A nivel nacional, si bien no tiene aliados en el Parlamento, algunos sectores ultraconservadores como la Unión de Valores (presentes en la reunión de Potsdam) estaría dispuesto a fundar su propio partido político y convertirse en el primer aliado de la AfD.
"Demostremos que juntos somos más fuertes"

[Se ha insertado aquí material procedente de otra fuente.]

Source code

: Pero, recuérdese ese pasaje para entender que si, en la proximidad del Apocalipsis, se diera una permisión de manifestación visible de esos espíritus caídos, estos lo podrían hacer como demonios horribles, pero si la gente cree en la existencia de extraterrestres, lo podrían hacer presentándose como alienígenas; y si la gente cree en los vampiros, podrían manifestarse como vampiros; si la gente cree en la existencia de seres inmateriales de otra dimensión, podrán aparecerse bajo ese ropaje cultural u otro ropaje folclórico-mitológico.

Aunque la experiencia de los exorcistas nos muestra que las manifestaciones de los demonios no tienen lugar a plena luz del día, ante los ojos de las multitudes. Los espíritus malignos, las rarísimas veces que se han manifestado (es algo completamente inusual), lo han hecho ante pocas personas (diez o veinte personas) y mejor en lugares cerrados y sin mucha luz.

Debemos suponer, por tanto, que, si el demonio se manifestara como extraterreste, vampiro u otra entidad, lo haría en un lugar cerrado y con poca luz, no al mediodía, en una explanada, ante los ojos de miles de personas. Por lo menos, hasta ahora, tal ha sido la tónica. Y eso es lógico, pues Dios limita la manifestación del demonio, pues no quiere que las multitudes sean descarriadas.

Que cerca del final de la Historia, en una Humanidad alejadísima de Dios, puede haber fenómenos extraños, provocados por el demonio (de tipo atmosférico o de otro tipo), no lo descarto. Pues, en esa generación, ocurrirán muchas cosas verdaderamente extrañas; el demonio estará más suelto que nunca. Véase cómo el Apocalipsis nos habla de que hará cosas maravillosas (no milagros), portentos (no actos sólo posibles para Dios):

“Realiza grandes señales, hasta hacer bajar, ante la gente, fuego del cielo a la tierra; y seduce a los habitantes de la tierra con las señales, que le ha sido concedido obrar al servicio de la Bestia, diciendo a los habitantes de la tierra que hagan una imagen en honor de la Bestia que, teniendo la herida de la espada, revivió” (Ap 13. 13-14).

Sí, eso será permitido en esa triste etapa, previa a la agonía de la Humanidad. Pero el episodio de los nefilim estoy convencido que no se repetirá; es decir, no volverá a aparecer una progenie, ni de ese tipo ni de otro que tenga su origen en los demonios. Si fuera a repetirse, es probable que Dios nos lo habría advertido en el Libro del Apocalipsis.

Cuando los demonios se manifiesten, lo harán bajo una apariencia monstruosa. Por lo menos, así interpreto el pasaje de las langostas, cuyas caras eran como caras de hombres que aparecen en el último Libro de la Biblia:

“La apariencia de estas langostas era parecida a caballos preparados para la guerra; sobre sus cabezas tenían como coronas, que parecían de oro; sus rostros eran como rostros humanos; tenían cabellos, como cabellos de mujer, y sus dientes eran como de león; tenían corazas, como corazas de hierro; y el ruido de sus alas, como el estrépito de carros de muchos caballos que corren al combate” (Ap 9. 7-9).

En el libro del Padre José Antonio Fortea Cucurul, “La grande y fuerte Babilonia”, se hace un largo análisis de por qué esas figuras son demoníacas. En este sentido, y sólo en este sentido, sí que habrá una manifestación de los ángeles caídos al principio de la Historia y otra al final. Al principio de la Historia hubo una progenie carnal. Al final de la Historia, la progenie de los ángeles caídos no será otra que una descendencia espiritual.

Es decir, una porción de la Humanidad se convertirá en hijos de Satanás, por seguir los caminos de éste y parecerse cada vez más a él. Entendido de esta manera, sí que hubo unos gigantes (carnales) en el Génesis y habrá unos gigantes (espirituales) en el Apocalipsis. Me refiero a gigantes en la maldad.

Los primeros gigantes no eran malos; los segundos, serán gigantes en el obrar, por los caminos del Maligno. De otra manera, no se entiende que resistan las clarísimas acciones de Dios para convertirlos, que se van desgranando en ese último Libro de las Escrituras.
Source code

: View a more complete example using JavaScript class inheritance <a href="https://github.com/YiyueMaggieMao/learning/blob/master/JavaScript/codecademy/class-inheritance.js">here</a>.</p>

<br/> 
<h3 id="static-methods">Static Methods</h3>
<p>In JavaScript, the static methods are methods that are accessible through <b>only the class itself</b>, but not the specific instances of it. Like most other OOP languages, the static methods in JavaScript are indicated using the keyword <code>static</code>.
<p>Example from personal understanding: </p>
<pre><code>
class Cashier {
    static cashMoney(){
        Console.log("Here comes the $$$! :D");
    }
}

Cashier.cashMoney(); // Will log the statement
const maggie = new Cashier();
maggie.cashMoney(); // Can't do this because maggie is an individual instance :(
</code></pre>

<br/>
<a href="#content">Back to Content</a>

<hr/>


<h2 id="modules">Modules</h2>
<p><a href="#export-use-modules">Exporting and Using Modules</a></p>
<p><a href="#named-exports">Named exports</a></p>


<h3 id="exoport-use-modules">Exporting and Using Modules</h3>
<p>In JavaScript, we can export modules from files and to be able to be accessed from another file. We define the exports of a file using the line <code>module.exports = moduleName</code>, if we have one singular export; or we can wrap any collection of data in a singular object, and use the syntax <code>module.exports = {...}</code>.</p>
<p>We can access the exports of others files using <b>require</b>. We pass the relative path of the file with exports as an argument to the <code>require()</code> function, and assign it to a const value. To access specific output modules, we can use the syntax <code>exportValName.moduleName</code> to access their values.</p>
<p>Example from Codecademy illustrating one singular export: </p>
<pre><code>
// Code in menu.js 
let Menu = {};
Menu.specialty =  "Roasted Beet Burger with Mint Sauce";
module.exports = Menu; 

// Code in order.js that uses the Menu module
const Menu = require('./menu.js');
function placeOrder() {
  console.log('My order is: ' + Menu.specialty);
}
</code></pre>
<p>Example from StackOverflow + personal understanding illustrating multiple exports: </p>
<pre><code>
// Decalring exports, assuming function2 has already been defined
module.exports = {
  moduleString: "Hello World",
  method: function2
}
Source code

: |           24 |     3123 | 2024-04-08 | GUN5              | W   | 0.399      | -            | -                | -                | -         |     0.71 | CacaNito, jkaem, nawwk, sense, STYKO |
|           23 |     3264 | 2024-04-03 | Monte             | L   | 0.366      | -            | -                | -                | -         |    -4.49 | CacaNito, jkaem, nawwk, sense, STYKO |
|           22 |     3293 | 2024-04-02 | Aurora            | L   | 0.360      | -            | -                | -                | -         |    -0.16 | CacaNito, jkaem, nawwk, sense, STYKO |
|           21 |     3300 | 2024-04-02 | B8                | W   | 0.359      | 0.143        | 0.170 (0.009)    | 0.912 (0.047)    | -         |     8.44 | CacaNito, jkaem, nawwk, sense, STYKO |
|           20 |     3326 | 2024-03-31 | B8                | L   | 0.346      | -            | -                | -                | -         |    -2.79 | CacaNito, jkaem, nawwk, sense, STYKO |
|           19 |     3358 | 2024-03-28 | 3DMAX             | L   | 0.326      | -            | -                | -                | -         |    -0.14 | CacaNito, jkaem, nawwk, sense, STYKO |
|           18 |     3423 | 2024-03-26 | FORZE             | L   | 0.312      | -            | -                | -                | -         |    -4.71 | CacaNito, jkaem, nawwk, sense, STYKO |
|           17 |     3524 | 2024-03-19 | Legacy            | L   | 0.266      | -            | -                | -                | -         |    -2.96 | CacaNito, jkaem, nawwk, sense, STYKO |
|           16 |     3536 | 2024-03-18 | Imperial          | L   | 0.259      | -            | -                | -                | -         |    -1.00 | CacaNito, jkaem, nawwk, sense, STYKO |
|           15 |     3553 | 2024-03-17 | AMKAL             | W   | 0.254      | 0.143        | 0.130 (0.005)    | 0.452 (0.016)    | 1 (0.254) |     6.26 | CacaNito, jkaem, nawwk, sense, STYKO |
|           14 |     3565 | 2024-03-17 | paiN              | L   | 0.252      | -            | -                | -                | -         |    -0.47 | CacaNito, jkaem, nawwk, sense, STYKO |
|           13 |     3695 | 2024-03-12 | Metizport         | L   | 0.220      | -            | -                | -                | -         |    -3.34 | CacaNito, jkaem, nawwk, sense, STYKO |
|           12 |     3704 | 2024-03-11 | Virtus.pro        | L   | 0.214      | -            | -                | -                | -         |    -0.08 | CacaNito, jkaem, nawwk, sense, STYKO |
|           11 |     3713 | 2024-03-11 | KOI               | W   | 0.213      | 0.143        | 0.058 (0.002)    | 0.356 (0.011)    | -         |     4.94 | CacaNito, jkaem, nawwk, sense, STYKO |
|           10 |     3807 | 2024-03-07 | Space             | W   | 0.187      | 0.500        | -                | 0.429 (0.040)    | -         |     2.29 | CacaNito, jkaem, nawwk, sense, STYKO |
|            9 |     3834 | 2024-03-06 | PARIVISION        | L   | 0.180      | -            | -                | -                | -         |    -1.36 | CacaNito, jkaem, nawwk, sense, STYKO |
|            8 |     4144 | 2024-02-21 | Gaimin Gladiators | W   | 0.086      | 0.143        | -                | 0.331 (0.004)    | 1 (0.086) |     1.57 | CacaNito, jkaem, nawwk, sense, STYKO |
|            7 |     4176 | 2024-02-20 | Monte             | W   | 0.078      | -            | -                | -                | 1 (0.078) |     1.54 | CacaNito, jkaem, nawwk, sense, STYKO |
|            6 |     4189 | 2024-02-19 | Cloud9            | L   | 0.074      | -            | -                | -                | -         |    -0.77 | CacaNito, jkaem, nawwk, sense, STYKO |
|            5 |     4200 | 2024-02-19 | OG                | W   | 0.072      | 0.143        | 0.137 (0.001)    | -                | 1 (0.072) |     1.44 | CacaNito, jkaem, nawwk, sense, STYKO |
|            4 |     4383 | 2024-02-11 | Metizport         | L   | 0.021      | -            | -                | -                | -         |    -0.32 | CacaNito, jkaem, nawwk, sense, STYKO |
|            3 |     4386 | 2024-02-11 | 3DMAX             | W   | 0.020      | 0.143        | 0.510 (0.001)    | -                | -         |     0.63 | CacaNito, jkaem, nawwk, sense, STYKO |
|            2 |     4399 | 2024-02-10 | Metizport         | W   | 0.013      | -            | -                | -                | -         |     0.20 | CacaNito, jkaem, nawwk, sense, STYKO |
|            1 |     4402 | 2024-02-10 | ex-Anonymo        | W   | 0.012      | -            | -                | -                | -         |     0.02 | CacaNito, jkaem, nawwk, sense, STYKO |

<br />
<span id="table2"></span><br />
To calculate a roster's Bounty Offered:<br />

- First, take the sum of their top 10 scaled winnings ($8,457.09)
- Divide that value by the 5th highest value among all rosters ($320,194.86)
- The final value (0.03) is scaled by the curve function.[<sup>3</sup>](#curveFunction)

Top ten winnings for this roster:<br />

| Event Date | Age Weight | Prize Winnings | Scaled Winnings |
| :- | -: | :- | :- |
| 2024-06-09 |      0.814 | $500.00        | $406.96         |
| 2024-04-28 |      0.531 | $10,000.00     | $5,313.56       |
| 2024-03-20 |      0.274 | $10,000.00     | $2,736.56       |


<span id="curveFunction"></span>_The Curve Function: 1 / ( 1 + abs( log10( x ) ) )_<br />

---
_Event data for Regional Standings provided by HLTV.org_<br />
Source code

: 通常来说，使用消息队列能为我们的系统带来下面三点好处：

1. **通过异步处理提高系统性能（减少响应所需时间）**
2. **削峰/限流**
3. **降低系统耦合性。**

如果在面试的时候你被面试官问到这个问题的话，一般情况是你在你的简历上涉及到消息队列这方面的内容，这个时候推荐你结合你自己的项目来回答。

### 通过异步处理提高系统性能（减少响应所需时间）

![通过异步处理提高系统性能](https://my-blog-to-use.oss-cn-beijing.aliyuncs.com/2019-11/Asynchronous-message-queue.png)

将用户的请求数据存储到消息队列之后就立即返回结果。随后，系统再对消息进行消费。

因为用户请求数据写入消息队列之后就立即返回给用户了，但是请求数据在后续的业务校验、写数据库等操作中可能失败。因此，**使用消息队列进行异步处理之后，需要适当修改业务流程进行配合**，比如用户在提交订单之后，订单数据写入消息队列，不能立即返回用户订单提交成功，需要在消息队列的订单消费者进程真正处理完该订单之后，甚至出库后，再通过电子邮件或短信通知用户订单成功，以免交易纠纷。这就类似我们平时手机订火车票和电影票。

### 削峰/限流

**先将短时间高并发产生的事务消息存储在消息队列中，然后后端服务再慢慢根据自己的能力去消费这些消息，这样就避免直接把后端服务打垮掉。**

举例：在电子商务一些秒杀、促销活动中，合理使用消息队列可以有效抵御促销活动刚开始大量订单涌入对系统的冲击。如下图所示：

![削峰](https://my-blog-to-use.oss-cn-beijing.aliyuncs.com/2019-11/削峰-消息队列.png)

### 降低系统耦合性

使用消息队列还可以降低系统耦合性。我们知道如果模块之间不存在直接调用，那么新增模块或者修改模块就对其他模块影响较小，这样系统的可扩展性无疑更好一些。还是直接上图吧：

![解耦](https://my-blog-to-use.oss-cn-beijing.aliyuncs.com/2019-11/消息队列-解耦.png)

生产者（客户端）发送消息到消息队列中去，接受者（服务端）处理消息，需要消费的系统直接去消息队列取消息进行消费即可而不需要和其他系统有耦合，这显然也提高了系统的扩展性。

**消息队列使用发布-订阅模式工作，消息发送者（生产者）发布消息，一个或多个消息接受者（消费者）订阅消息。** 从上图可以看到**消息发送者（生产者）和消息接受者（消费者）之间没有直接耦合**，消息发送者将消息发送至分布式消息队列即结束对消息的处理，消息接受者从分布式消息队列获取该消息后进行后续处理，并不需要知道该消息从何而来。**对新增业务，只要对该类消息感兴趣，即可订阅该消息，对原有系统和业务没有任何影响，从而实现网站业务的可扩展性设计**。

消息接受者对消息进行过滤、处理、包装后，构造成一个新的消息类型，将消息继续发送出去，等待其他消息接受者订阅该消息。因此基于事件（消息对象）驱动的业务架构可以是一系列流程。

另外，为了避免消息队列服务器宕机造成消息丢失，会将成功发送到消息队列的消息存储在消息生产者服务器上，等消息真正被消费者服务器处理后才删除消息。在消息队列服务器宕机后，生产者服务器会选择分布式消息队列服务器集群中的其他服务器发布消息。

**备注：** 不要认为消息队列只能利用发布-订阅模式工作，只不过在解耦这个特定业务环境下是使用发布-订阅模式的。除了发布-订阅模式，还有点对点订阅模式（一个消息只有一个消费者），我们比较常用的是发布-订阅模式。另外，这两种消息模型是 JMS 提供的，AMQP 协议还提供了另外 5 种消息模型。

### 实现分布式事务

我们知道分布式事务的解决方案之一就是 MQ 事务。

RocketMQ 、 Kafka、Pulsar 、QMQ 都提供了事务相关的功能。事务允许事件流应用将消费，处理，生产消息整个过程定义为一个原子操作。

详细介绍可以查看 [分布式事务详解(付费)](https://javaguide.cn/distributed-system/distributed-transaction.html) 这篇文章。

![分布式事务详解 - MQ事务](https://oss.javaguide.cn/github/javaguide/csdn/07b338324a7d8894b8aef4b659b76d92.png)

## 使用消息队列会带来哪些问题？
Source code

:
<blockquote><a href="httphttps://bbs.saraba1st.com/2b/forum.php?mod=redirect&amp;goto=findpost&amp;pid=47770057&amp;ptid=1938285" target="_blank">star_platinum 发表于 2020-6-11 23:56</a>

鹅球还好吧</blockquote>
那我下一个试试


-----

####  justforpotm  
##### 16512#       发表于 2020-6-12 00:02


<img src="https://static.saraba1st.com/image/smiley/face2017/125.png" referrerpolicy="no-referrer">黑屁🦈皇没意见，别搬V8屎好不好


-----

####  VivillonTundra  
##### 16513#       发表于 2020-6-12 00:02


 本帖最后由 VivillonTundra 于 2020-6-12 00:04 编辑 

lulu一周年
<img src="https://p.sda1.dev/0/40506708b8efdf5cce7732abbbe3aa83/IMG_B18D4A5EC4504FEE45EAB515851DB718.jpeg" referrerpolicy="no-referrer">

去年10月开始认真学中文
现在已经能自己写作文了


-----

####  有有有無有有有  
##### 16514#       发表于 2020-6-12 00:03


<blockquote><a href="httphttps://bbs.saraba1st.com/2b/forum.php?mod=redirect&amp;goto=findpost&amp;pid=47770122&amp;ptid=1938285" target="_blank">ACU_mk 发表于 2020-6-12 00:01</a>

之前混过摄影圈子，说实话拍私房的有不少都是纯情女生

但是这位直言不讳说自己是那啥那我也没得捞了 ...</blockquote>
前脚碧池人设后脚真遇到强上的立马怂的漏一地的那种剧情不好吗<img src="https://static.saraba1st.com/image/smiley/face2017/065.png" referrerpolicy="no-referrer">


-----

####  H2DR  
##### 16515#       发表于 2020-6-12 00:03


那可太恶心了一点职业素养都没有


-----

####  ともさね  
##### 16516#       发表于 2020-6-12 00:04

En un mensaje a los ciudadanos alemanes, el socialdemocrata presidente de ese país, Frank-Walter Steinmeier, mostró su apoyo a los manifestantes al expresar que estos "defienden a nuestra república y nuestra constitución de nuestros enemigos" y "defienden la humanidad", argumentó. "El futuro de nuestra democracia no depende del volumen -con que griten- sus enemigos, sino de la fuerza de aquellos que defienden la democracia. Demostremos que juntos somos más fuertes", concluyó Steinmeier.
En esa misma línea se manifestó el vicecanciller y ministro de Economía, Robert Habeck, que le dijo al diario Augsburger Allgemeine que "la democracia vive de las personas que se ponen en pie para defenderla".